- Extrait présenté -
_____
Pour autant, le vote Rassemblement National est surreprésenté dans les petites communes. Ce vote d’extrême droite est lié à des causes structurelles à un isolement social et économique, éducatif, institutionnel, et à une plus grande perméabilité aux discours stigmatisants. L’extrême droite y voit une aubaine, envisageant de faire de certaines communes des laboratoires réactionnaires. Le projet Périclès de Pierre-Edouard Stérin a pour but de gagner plus de 300 villes aux prochaines élections municipales. Il soutient par ailleurs les implantations de groupes militants fascistes dans les plus petites villes. Les tiers-lieux inclusifs locaux deviennent déjà les cibles des attaques réactionnaires. Le Maine-et-Loire n’est pas exempt de cette montée réactionnaire, avec des situations préoccupantes dans certaines communes.
_____
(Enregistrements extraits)
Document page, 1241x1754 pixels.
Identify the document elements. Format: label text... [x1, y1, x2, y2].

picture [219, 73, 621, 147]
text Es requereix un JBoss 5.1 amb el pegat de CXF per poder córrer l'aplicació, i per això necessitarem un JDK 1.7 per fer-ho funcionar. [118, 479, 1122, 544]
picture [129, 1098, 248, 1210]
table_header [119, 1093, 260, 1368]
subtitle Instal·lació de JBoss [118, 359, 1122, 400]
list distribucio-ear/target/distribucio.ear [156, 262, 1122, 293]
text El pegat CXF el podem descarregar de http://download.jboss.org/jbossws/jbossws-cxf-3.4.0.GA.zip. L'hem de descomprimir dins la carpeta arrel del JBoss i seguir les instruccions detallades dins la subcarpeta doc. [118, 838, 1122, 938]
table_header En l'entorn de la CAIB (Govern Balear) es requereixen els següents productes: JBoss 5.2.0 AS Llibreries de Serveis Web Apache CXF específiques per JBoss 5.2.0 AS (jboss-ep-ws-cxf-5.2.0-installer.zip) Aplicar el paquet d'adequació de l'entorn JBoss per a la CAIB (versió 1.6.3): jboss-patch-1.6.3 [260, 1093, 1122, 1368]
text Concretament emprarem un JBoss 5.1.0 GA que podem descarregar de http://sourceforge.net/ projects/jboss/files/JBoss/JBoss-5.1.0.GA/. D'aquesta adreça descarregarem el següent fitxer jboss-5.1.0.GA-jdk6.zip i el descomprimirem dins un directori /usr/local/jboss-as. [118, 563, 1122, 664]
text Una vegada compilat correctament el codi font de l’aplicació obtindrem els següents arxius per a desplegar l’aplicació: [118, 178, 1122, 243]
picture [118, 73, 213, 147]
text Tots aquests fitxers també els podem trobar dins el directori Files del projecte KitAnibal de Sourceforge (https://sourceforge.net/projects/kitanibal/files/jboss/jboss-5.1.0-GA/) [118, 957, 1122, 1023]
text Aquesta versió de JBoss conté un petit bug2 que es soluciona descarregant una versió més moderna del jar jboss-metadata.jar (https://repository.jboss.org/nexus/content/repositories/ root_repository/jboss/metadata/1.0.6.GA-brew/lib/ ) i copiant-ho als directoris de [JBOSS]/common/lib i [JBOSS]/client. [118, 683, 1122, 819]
_____
- Questions sur l'extrait -
1. Pouvez-vous réécrire sous forme de liste le paragraphe de l'extrait sur le vote d'extrême droite qui commence par « Pour autant, le vote Rassemblement National », en conservant ses faits principaux ?
2. Pouvez-vous reprendre l'extrait sur le vote d'extrême droite dans les petites communes et le poursuivre à partir de sa dernière phrase ?
Les lignes constituent un matériau distinct de l'extrait.

- Réponses -
1.
- Le vote Rassemblement National est surreprésenté dans les petites communes.
- Ce vote d'extrême droite a des causes structurelles : un isolement social, économique, éducatif et institutionnel, et une plus grande perméabilité aux discours stigmatisants.
- L'extrême droite y voit une aubaine et envisage de faire de certaines communes des laboratoires réactionnaires.
- Le projet Périclès de Pierre-Edouard Stérin vise à gagner plus de 300 villes aux prochaines élections municipales. Il soutient aussi l'implantation de groupes militants fascistes dans les plus petites villes.
- Les tiers-lieux inclusifs locaux sont déjà la cible d'attaques réactionnaires.
- Le Maine-et-Loire connaît lui aussi cette montée réactionnaire, avec des situations préoccupantes dans certaines communes.

2.
Résister contre l’extrême droite doit pouvoir se faire avec les campagnes et non contre elles. Il y a un énorme enjeu à recréer du lien, à montrer que les campagnes sont déjà et peuvent être ouvertes à toutes et tous, loin des jugements et des clichés qui peuvent persister. Il est essentiel de montrer que nous pouvons être qui nous sommes partout sur le territoire. Les membres de la communauté LGBT+ doivent pouvoir rester, revenir et vivre au-delà des métropoles. Ils et elles doivent pouvoir y faire le relais des mobilisations sociales, portées par des équipes municipales soutenantes, y faire vivre des exemples queers de proximité. En ce sens, les politiques culturelles et de solidarité doivent venir renforcer le maillage territorial, notamment dans notre région.
Nous devons réussir à conserver et créer de nouveaux liens, fédérer, porter un autre futur. La fierté rurale peut être un remède à des campagnes en mal d’identité tentées par l’extrême droite. Il est urgent de réagir, d’incarner et de porter cette fierté sur tous les territoires.
Appel aux solidarités des luttes à maintenir
Comment, alors, réagir face à l’extrême droite ? Comment soutenir l’évolution profonde de la société française face à une panique morale réactionnaire qui se structure et monte en puissance ?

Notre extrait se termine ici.